*Data shown:*
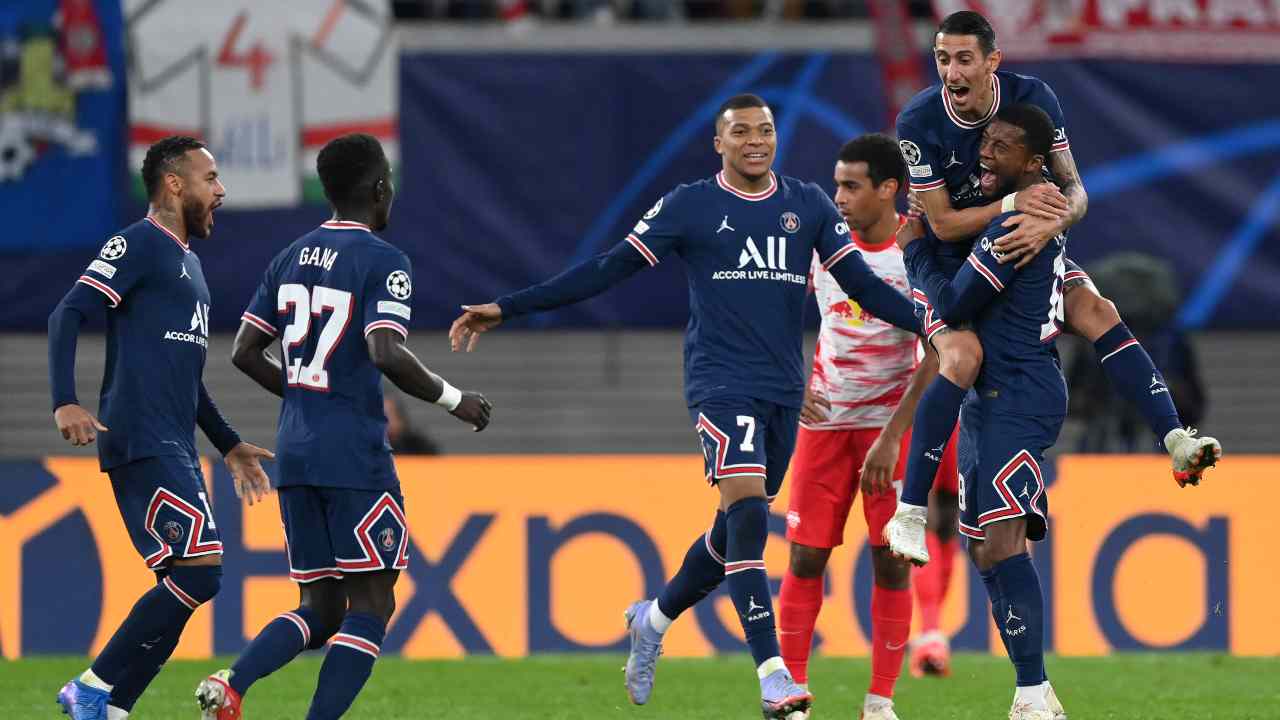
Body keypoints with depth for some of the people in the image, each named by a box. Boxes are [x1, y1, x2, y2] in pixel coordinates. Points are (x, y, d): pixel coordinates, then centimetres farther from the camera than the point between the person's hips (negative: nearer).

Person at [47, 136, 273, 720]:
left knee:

*Problem:*
Copy the lines above word for word, leaving out the picture.

*Solution for this task:*
Body keypoints with depth for some of the people in the image, each named by a box. Boxes are [x1, y1, x2, y2] in pixel coordinates. Points are (x, y, d): pixel coordinates, then centimetres farther from the camera than the point between the person's hips (negative: nearer).

Person at [47, 136, 273, 720]:
left knee:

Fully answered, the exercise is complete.